Based on CMS inspection data, MANOR, THE has a clean safety record: no substantiated abuse findings (meaning no confirmed cases of resident harm), no Immediate Jeopardy citations (the most serious violation level indicating risk of serious injury or death), and is not on the Special Focus Facility watch list (a federal program monitoring the lowest-performing 1% of nursing homes). The facility has a 3-star overall rating and ranks #1 of 100 nursing homes in Missouri. While no facility is perfect, families should still ask about staff-to-resident ratios and recent inspection results during their visit.

Do Nurses at Manor, The Stick Around?

Staff turnover at MANOR, THE is high. At 62%, the facility is 16 percentage points above the Missouri average of 46%. High turnover means new staff may not know residents' individual needs, medications, or preferences. It can also be disorienting for residents, especially those with dementia who rely on familiar faces. Families should ask: What is causing the turnover? What retention programs are in place? How do you ensure care continuity during staff transitions?

Was Manor, The Ever Fined?

MANOR, THE has no federal fines on record. CMS issues fines when nursing homes fail to meet care standards or don't correct problems found during inspections. The absence of fines suggests the facility has either maintained compliance or corrected any issues before penalties were assessed. This is a positive indicator, though families should still review recent inspection reports for the full picture.

Is Manor, The on Any Federal Watch List?

MANOR, THE is not on any federal watch list.
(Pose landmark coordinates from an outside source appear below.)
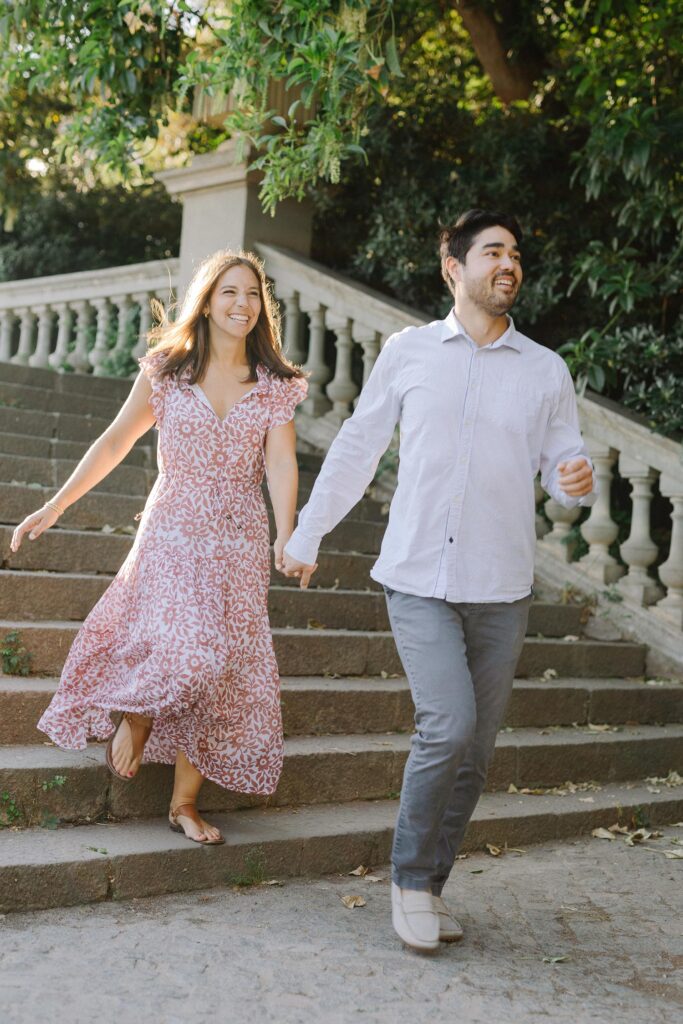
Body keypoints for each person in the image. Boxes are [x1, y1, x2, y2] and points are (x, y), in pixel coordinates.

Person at [282, 210, 597, 951]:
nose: (508, 263)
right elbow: (359, 443)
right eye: (492, 251)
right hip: (418, 574)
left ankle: (428, 883)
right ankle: (408, 880)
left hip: (501, 584)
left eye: (515, 253)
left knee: (476, 751)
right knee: (447, 725)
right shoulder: (409, 352)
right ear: (452, 267)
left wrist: (574, 482)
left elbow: (565, 474)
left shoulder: (545, 370)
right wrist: (305, 532)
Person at [11, 249, 307, 845]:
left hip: (240, 538)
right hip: (173, 527)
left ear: (262, 307)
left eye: (252, 294)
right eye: (229, 292)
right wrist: (57, 504)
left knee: (221, 667)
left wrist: (287, 531)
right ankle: (137, 717)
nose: (242, 304)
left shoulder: (275, 385)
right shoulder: (167, 371)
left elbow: (280, 461)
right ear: (206, 299)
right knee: (191, 650)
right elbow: (116, 440)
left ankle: (184, 804)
The most significant is the Special Focus Facility (SFF) program, which identifies the bottom 1% of nursing homes nationally based on persistent, serious quality problems. Not being on this list means the facility has avoided the pattern of deficiencies that triggers enhanced federal oversight. This is a positive indicator, though families should still review the facility's inspection history directly.